What needs to be done =>
Search the data for the string "lines" and gather each line it is in.

Records shown =>
***
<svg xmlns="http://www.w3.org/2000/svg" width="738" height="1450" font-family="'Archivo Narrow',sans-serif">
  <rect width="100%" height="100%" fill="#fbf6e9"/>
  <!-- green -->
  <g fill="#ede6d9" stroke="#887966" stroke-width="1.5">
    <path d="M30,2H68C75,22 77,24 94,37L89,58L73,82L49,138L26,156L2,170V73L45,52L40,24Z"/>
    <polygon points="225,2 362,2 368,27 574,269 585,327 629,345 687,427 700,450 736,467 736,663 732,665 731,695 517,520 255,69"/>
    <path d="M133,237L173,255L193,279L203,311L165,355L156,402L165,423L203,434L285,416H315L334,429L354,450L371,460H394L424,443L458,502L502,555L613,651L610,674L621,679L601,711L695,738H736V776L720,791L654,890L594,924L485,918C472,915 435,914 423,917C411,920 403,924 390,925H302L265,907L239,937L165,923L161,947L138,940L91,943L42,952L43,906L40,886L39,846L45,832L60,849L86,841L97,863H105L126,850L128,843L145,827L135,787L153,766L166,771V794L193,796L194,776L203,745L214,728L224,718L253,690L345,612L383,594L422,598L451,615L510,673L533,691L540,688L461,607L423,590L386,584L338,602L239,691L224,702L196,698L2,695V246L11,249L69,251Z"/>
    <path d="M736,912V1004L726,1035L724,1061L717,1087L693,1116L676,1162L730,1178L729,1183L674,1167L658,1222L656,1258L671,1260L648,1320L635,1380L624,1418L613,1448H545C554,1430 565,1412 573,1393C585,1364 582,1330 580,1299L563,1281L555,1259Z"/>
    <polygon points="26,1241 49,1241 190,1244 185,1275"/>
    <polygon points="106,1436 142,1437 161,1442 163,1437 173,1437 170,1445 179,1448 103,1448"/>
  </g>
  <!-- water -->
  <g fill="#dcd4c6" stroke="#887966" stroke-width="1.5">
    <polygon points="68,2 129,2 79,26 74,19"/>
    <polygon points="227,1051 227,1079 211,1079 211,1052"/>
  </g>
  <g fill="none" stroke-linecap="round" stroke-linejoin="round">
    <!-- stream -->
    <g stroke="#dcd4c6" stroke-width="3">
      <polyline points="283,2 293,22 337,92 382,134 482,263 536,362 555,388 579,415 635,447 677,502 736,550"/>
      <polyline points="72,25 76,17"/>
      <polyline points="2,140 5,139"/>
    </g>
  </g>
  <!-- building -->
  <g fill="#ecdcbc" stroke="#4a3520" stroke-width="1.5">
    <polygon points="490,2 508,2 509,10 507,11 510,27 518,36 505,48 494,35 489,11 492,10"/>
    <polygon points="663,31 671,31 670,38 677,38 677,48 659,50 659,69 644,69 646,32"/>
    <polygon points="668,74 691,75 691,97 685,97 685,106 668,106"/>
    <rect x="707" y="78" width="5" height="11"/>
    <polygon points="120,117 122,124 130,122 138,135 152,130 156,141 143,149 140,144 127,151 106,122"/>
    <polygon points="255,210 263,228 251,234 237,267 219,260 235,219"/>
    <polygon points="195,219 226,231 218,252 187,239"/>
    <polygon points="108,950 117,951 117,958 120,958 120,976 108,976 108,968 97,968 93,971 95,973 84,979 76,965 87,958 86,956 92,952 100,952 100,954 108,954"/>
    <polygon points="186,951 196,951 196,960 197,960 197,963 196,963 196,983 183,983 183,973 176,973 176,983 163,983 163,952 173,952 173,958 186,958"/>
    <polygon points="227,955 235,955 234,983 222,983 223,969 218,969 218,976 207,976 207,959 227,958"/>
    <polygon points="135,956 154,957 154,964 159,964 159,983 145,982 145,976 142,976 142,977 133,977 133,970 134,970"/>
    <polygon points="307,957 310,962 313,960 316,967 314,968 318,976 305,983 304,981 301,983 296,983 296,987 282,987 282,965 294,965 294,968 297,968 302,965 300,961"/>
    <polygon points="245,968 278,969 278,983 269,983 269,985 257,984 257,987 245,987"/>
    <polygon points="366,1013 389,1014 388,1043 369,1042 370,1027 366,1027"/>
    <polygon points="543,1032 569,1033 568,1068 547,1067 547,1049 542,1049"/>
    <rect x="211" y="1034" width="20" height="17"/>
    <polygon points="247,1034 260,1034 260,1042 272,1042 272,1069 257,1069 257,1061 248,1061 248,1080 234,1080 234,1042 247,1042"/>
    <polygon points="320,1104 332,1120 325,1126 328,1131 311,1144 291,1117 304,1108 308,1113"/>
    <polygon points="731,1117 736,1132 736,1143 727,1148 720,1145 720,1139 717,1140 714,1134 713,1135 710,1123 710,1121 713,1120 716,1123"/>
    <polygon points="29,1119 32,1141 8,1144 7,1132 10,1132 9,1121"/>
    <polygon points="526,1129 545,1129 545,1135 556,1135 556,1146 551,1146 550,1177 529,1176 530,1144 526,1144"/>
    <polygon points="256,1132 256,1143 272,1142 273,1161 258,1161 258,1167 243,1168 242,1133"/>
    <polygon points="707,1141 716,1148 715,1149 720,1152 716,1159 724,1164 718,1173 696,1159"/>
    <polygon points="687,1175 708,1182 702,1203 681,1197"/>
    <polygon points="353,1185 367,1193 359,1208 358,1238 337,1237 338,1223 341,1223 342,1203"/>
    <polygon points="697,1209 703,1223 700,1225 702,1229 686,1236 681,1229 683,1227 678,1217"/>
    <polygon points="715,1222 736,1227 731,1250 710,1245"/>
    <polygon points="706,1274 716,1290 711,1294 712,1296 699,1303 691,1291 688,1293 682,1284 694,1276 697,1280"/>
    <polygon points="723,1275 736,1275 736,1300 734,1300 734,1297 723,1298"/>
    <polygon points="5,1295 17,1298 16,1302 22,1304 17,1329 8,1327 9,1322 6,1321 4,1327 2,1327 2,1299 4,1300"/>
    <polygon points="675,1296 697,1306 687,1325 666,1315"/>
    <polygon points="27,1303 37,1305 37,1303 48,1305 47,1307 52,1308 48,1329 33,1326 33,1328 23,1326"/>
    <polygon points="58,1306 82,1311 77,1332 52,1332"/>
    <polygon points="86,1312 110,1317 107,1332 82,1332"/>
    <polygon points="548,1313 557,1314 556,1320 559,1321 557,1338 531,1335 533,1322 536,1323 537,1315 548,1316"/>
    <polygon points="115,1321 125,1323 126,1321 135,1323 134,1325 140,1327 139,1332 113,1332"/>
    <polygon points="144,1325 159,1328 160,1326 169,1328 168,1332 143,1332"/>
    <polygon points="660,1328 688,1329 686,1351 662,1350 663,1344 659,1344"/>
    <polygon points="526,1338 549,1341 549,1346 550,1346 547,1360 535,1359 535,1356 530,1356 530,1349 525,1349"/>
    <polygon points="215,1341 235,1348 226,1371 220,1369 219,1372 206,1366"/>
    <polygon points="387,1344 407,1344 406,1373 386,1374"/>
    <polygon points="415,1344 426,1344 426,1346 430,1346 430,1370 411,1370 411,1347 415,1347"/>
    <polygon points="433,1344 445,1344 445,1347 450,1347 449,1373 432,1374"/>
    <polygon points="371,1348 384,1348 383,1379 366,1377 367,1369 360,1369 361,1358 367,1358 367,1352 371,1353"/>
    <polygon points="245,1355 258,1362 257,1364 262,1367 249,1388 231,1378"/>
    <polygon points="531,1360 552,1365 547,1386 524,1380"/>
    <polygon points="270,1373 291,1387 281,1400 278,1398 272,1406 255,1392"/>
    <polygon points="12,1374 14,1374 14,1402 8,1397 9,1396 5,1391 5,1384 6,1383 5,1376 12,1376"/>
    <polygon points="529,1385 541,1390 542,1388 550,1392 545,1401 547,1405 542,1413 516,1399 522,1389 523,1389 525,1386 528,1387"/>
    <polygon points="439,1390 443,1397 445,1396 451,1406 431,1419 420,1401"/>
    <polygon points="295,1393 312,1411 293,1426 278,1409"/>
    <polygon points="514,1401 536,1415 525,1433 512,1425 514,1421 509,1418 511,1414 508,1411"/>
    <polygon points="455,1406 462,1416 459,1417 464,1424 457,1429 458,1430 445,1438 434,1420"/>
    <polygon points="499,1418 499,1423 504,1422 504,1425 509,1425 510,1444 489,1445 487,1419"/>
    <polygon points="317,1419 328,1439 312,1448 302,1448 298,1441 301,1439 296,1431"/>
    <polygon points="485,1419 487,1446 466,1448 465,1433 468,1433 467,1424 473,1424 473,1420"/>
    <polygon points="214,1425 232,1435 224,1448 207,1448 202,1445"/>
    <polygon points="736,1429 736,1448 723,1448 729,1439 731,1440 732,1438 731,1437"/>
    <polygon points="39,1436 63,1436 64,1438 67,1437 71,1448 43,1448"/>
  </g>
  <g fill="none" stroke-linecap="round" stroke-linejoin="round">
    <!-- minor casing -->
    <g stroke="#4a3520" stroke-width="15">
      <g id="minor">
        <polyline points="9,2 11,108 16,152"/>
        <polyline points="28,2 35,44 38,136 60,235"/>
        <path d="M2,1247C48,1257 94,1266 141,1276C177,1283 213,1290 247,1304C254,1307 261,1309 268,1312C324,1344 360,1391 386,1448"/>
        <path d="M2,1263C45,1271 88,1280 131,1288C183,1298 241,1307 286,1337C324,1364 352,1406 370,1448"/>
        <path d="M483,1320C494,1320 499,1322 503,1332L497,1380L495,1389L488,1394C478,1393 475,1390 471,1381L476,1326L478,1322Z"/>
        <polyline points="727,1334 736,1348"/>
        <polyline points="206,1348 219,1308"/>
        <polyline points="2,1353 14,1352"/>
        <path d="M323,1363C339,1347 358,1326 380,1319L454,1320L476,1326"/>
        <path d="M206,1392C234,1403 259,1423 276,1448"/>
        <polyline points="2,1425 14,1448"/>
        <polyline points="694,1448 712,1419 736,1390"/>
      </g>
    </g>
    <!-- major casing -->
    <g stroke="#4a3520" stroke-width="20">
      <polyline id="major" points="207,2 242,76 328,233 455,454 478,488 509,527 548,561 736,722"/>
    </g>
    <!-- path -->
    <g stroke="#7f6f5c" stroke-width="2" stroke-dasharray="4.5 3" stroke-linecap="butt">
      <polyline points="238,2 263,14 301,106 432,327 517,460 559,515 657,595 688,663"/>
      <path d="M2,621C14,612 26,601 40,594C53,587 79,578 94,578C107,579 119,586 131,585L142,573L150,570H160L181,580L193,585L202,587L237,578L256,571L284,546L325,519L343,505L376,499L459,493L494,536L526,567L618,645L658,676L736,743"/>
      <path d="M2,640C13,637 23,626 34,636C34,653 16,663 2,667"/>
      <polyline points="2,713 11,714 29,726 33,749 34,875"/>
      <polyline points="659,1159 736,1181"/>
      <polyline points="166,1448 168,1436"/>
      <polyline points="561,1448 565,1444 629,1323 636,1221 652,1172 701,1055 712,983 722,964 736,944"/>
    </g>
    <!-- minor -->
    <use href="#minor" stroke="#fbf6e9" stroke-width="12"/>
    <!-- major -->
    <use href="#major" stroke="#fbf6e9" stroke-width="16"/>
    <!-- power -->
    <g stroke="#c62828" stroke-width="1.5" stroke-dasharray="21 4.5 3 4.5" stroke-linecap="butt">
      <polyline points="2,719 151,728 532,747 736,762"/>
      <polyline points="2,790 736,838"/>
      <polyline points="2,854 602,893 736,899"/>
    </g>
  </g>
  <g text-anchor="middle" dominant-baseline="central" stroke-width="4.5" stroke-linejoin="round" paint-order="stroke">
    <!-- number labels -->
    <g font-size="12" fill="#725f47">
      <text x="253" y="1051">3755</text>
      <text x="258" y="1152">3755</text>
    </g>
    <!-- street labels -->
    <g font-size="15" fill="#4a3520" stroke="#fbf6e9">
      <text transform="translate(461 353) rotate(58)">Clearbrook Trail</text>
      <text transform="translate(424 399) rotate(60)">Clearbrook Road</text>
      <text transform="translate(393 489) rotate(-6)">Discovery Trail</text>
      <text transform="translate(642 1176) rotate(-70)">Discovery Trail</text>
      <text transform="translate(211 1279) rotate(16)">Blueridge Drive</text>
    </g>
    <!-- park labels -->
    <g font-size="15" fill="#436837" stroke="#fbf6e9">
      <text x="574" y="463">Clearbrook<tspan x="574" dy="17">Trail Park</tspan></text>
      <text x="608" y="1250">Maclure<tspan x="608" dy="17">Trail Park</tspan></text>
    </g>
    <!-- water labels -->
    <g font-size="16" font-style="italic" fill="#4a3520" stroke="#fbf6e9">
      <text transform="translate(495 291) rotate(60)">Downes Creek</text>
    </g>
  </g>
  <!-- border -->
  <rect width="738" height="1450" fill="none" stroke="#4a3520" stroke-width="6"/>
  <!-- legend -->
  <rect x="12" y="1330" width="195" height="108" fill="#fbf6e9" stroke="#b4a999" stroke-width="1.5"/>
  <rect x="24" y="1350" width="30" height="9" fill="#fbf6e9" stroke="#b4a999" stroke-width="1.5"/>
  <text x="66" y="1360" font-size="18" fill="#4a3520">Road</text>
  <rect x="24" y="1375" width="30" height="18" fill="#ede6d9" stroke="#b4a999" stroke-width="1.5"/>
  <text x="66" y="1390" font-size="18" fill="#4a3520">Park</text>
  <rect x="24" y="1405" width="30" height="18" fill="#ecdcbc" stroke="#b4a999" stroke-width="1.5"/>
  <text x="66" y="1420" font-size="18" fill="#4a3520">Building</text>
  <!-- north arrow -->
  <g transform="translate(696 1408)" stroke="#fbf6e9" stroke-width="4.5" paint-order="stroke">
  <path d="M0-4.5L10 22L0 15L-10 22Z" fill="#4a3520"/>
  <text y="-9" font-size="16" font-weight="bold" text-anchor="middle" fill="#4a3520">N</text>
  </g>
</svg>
***
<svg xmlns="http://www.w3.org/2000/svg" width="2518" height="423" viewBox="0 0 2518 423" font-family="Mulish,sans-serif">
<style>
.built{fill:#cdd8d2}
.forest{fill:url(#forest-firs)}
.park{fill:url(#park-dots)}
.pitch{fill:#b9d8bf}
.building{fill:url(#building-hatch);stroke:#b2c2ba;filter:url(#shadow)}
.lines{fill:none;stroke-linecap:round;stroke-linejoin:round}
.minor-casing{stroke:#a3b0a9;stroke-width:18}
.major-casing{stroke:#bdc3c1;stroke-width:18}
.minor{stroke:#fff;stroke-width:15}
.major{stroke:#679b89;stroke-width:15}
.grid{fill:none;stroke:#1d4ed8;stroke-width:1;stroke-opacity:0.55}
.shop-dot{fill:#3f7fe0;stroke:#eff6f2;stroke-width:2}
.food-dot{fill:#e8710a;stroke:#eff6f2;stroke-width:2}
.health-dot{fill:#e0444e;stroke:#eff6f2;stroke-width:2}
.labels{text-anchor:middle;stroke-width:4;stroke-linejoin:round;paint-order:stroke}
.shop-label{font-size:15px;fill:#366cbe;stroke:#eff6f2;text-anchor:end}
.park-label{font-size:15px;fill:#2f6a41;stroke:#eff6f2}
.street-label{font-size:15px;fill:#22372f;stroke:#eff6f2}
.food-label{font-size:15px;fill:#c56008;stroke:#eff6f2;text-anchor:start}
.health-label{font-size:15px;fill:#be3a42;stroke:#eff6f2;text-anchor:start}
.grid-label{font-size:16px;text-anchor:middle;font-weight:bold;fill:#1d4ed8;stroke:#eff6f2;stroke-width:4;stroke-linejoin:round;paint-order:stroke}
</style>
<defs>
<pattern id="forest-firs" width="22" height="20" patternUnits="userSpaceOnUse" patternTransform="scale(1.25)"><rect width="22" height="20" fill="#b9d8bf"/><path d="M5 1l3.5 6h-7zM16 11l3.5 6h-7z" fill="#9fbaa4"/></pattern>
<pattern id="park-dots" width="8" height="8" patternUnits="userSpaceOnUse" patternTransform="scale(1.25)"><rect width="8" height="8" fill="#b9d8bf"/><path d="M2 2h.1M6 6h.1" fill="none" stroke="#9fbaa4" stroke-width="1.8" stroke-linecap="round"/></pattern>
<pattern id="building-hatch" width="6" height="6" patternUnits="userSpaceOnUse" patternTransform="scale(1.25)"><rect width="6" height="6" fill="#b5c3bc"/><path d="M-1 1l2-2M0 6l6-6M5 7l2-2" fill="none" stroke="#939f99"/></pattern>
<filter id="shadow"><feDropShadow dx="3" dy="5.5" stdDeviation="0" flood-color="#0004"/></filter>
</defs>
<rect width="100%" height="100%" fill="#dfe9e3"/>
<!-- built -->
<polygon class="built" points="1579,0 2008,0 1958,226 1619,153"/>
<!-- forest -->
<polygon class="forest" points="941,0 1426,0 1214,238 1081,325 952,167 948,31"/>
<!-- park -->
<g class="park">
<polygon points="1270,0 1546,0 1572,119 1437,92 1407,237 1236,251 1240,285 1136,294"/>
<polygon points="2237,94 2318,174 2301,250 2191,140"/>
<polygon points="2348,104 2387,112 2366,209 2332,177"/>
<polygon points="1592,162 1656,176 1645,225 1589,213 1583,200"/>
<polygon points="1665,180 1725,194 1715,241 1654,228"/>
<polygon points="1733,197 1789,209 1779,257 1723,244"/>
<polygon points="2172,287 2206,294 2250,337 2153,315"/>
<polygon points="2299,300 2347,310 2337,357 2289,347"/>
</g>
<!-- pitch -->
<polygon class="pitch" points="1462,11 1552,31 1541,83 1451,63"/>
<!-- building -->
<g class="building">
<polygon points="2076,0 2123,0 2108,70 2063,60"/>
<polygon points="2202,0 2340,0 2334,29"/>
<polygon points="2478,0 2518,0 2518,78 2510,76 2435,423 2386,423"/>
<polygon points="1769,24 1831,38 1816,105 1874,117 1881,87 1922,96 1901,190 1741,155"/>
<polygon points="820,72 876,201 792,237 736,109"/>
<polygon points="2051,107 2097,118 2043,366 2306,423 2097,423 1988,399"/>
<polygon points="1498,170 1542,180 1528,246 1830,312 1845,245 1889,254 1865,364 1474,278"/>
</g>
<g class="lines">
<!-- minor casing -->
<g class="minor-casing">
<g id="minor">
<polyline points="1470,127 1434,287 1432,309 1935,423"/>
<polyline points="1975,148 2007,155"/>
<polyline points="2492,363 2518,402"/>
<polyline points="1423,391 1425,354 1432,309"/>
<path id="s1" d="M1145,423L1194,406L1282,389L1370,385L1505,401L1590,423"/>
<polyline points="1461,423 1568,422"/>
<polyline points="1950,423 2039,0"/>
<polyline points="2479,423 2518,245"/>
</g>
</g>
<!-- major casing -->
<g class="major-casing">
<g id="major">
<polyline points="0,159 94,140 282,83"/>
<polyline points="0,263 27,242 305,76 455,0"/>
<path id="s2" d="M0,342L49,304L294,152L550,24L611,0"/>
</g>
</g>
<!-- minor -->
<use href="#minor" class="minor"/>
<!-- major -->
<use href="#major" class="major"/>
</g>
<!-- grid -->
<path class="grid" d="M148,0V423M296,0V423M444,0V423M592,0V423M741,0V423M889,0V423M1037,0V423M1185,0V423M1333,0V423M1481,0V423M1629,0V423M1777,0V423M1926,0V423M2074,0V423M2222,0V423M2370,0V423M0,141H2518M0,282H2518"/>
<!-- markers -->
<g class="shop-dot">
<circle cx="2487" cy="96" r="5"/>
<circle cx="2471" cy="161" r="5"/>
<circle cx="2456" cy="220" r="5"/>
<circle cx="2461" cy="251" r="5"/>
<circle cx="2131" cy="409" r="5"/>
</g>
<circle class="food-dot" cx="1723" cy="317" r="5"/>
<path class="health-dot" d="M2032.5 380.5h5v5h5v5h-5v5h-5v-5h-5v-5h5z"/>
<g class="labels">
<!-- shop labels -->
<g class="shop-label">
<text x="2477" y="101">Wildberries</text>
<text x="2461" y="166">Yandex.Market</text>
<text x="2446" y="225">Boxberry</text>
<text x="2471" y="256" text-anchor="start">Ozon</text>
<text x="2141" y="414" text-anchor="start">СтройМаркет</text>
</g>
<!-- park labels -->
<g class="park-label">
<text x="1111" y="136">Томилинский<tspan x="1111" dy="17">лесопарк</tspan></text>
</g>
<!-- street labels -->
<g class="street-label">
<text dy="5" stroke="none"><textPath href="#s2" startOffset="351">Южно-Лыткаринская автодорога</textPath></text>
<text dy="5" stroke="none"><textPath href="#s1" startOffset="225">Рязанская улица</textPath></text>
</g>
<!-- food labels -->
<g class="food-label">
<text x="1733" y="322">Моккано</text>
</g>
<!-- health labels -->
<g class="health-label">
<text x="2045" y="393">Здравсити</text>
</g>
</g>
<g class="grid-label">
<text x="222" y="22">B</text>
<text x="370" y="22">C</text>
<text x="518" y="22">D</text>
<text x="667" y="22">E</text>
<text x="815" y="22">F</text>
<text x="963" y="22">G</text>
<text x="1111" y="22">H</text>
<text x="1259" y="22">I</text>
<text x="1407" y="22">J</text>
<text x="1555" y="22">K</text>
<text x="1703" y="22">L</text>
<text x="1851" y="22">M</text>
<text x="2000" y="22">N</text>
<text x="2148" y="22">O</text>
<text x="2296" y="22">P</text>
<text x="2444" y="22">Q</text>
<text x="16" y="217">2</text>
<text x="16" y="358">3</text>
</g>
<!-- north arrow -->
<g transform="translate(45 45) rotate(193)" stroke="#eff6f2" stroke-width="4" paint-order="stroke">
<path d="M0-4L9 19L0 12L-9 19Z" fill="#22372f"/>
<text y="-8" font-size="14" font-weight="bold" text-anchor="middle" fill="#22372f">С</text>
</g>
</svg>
***
Solution =>
.lines{fill:none;stroke-linecap:round;stroke-linejoin:round}
<g class="lines">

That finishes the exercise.